Mathematics of Big Data
Instructor Prof. Gu:
Office: Shan 3481
Email: gu@g.hmc.edu
Phone: ext. 1-8929
Office Hours: 3-4 pm PST Tuesday; also by appointment.
TA/Tutoring Hours:
Names: Ian Li, Teja Reddy, Zoe Shao
Email: math189bigdata@gmail.com
Tutoring Hours:
Ian Li: email me at ili@hmc.edu with potential meeting time and/or specific questions/topics.
Zoe Shao: email me at zoshao@hmc.edu with potential meeting time and/or specific questions/topics.
Teja Reddy: email me at treddy@hmc.edu with potential meeting time and/or specific questions/topics.
Textbook:
All members of the class will be required to obtain the
following text:
Kevin Patrick Murphy,
Machine Learning: a Probabilistic Perspective
. MIT Press, 2012.
Grading:
● 5% Reading Summary
● 35% Homework
● 20% Midterm Project
● 40% Final Project
● [Up to 5% Extra Credit]
Course Requirements and Evaluation:
● Reading Presentations
All readings are compulsory, but some are more compulsory
than others.
To encourage the goal of reading active research in
the field, we will assign each non-Murphy reading to a group of
two students who will write a summary of 1-2 pages
to be turned in at the start of class.
Each student will do approxiamately
two summaries in total. They must be clear and
demonstrate that you have read the
paper with a high degree of confidence. Credit will be
given on a 0-10 scale for each summary. Your summary
should be done at a high level, and should focus on
the main point of the readings (i.e. avoid complicated
math). As long as your summary is reasonable, you will
be given full credit.
● Homework
The homework is due every week at the beginning of each lecture.

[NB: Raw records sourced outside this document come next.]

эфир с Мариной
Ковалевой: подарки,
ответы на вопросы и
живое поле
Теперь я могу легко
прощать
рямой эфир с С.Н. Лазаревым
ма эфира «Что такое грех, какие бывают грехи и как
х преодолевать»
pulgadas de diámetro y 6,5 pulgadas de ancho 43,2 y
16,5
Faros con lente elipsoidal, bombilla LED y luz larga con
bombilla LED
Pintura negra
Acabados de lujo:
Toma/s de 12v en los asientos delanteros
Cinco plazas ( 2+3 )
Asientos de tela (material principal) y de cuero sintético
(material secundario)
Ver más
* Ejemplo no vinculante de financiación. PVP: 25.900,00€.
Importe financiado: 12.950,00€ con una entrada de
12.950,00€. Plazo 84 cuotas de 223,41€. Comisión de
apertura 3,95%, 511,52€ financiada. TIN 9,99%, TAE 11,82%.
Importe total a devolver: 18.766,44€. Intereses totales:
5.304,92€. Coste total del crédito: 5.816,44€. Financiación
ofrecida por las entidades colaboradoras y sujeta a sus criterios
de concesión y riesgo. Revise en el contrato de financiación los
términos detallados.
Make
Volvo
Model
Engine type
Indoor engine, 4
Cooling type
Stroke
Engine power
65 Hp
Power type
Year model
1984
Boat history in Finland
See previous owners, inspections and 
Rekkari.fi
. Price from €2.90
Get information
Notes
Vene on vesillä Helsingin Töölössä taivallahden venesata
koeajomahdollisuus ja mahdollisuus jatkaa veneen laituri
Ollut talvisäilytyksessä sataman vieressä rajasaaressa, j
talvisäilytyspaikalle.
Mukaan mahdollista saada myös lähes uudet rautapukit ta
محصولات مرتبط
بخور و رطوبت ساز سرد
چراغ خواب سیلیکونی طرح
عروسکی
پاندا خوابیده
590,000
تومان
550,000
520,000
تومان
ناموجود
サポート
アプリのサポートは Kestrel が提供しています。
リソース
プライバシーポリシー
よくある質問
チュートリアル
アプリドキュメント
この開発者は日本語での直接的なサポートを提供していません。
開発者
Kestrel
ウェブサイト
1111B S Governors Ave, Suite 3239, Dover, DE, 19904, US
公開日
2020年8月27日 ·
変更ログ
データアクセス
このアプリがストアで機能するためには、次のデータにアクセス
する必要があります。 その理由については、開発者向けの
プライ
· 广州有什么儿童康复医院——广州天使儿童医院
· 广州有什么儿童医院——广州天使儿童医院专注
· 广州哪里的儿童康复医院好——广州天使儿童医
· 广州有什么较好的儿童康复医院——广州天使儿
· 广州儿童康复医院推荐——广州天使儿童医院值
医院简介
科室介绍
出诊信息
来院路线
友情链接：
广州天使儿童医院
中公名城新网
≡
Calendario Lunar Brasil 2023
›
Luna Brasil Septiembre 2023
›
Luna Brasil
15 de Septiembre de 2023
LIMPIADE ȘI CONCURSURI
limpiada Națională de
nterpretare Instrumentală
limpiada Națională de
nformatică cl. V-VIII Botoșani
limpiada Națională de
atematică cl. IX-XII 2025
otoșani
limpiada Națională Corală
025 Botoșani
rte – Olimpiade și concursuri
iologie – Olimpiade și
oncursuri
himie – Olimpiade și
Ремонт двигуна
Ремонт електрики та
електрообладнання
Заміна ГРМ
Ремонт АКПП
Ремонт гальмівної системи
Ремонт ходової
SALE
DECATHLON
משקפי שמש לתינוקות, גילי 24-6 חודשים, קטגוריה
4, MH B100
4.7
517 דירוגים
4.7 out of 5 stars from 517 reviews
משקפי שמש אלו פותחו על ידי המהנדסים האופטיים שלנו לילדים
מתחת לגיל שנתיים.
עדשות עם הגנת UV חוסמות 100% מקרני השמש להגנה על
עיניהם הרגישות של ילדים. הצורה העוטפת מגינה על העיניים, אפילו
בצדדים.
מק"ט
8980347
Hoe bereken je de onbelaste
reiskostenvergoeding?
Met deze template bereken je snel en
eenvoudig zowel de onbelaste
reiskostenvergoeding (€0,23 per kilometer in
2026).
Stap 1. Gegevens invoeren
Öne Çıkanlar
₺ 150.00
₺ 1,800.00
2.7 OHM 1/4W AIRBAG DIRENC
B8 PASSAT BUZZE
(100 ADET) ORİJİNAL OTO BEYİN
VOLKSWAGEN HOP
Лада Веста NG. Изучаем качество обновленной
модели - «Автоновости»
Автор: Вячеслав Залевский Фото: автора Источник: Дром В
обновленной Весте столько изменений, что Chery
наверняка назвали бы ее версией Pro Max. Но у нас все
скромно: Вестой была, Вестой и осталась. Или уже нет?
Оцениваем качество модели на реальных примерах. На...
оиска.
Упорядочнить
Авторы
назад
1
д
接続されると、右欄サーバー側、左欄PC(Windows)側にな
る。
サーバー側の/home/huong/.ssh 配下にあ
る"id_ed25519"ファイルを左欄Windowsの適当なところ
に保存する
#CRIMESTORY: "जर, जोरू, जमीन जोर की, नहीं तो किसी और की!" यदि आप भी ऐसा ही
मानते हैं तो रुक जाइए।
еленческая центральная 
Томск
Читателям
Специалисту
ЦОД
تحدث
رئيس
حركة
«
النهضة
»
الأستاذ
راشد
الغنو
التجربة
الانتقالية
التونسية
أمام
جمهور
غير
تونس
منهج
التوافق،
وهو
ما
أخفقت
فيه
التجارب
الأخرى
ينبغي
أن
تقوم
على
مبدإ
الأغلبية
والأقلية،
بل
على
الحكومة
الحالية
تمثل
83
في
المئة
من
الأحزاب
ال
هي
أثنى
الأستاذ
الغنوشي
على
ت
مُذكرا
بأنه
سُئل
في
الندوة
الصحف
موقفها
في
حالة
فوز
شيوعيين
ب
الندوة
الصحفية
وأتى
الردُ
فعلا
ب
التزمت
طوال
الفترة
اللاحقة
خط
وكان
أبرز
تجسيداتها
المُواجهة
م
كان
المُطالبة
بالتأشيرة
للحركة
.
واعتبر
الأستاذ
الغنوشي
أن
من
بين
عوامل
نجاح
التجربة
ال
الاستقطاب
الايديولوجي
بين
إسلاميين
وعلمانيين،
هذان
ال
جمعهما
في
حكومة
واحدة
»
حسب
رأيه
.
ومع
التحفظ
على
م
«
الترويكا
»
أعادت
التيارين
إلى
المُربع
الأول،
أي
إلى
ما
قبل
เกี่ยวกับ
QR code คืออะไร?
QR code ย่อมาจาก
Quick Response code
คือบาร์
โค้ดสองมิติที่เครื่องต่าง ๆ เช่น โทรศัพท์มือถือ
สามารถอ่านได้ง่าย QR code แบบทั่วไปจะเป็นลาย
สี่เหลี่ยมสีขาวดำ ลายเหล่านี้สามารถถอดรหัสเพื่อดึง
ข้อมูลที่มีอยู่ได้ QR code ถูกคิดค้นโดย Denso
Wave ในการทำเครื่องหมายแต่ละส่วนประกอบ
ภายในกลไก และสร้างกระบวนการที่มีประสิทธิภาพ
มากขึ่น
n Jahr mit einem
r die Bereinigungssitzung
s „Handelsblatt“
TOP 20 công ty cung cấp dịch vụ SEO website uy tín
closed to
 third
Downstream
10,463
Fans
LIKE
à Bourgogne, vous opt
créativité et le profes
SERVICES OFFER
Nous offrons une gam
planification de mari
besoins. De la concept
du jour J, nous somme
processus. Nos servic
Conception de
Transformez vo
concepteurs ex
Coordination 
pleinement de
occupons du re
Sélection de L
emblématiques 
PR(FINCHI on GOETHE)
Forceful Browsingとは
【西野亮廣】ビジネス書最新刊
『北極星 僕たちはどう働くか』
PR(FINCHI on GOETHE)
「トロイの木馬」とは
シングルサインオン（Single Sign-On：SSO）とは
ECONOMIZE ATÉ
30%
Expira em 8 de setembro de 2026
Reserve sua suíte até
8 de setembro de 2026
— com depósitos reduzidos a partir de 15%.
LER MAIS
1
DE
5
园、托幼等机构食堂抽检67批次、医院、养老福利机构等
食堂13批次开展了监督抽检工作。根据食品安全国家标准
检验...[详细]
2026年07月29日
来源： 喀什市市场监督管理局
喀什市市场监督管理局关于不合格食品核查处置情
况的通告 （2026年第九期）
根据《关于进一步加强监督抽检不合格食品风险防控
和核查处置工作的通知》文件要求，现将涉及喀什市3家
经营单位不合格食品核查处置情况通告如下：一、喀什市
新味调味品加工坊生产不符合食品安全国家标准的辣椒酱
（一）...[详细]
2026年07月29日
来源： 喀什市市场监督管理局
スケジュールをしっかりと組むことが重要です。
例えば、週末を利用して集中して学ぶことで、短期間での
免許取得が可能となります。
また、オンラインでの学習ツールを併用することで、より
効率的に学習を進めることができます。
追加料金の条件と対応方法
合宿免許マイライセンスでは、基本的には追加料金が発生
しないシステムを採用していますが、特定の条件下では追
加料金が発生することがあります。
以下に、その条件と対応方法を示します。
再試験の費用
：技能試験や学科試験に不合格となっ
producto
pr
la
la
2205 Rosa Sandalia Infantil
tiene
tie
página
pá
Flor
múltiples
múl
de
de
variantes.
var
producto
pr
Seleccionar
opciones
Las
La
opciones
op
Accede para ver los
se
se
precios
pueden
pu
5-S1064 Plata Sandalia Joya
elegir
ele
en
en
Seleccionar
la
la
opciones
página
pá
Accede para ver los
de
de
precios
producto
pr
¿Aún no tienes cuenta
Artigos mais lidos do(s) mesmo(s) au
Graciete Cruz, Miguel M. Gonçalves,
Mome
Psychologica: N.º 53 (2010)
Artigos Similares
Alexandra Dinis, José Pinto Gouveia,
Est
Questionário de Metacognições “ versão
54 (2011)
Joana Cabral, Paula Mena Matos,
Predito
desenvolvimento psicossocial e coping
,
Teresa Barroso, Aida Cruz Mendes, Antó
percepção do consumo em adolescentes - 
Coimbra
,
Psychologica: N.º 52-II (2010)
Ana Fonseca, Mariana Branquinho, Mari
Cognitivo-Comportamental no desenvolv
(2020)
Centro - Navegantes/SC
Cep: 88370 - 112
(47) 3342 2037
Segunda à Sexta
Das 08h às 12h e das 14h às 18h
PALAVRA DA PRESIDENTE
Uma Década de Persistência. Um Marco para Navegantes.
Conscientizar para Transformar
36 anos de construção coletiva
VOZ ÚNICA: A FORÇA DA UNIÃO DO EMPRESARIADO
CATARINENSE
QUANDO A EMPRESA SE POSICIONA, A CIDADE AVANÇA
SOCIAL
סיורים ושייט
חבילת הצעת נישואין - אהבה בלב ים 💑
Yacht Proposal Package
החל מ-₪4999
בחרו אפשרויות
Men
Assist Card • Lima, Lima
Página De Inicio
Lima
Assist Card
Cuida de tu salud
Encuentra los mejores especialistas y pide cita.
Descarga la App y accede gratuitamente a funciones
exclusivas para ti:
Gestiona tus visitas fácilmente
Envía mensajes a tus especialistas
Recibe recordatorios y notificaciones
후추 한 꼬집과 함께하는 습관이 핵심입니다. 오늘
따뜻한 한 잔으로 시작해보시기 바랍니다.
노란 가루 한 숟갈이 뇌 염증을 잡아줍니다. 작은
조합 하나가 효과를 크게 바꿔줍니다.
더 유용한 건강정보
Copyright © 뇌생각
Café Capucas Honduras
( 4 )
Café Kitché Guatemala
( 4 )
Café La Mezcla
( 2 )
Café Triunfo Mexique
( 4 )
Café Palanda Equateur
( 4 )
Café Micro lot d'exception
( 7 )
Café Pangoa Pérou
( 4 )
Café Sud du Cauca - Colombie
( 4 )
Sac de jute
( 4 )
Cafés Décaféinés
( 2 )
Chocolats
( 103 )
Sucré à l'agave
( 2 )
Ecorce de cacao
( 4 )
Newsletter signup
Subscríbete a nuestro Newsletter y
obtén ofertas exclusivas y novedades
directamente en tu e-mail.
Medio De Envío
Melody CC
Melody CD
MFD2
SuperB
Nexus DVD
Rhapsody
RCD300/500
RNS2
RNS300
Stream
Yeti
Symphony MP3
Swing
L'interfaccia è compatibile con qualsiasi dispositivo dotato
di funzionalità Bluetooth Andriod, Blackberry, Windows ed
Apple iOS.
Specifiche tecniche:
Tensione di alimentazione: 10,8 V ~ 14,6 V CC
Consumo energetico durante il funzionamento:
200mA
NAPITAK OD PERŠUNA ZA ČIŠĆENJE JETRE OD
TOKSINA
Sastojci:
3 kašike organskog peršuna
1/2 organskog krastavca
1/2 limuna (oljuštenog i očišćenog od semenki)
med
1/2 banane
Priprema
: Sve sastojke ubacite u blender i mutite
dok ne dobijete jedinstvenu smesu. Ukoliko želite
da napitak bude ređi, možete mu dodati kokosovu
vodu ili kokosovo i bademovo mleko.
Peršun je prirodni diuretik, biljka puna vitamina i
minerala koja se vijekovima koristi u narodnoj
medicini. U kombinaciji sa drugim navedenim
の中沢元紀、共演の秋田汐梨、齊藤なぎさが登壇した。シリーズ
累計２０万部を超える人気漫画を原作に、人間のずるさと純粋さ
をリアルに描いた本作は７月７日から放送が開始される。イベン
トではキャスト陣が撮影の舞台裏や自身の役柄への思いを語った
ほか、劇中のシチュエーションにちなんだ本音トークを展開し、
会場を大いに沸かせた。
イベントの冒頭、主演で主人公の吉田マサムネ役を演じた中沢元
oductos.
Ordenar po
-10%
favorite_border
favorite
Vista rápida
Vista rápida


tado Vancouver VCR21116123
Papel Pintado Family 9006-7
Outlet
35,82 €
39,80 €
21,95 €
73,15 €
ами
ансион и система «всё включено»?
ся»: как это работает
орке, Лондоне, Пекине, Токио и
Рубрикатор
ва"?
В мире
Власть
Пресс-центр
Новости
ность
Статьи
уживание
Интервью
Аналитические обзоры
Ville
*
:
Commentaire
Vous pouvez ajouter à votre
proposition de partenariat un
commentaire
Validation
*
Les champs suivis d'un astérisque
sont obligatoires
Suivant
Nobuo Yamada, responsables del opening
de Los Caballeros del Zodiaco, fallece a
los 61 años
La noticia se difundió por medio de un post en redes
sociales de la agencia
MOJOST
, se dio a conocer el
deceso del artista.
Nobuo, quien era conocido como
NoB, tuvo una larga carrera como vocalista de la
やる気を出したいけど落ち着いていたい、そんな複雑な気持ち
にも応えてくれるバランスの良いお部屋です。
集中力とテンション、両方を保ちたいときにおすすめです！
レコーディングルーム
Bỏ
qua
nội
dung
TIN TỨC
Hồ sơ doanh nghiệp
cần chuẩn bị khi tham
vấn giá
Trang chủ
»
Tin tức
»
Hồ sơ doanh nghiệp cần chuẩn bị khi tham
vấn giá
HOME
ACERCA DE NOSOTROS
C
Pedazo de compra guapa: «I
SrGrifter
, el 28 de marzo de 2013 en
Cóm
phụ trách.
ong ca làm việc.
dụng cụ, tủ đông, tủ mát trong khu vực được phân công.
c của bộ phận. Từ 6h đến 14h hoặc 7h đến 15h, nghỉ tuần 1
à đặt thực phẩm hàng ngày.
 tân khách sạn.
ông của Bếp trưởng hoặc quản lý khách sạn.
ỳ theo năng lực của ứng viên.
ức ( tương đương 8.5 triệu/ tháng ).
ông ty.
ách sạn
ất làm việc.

There will be two parts for each assignment: math and coding.
The homework is split approximately evenly between
mathematical analysis and extension of our course material
and application of algorithms to real world data.
For coding: You are highly recommended to use Python3. For each problem, the starter code
and the sample solution are implemented in Python3. All the results and graphs for the sample
solutions were produced under Python 3.5.2 under macOS Sierra; different versions of
Python or system environment may produce different results. You are also welcome to use Jupyter
Notebooks, but the starter code is not provided in notebook format.
Numpy and Pandas
are two important python libraries to know for coding assignment for this
course. You might also want to look at Matplotlib for
generating plots.
If you never used these libraries before, make sure you
check out the tutorials online before starting the first assignment.
Note:
1) When doing the coding problem for each homework set, you are not allowed to use
any machine learning algorithms implemented by external libraries, such as LinearRegression
in sklearn. However, you may use these algorithms in your final project.
2) Each homework has both pdf and tex versions. To have the tex files successfully compiled,
make sure that you have downloaded both macros.tex
and hmcpset.cls and put them
and the hw tex file under same folder.
If you have any questions with regard to the compilation of
the tex files, feel free to ask the grutors for help.
3) For each coding problem, please submit your code to GitHub; please print out any graph or
printing statements and submit them with the written part.
● Midterm
The midterm will either be a take-home exam covering all
topics seen in the first week of the course or a project
where you will apply the methods learned in the first half
of the course (TBD).
● Final Project
The final project is the largest component of the course.
Each student will discover, explore, and attack a real world
problem of your choosing. The detailed description and requirements
for the final project can be found under the "Final Project" tab.
● GitHub
As we stated in the course overview, students are expected to
become comfortable with Github. Hence, each student is required
to create a Github account for coding assignment submission and
final project submission. If you already have a Github account,
that's perfect. If not, please create a personal Github account
and go over the tutorials online.
Note: Please make sure to send the username of your Github
account to TA for homework grading.
Classroom Policies:
● Attendence
Attendence for each lecture is mandatory and is expected of all
class members. if you're going to miss a lecture, it is neccessary
for you to inform the instructor as soon as possible. You are also
responsible for obtaining notes from another class member.
● Devices
You are welcome to use your computer or tablet for note-taking
(the PowerPoint slides will also be posted shortly after the
lecture for your convenience).
Diabilities:
Students who need disability-related accommodations are encouraged to discuss this with the instructor as soon as possible.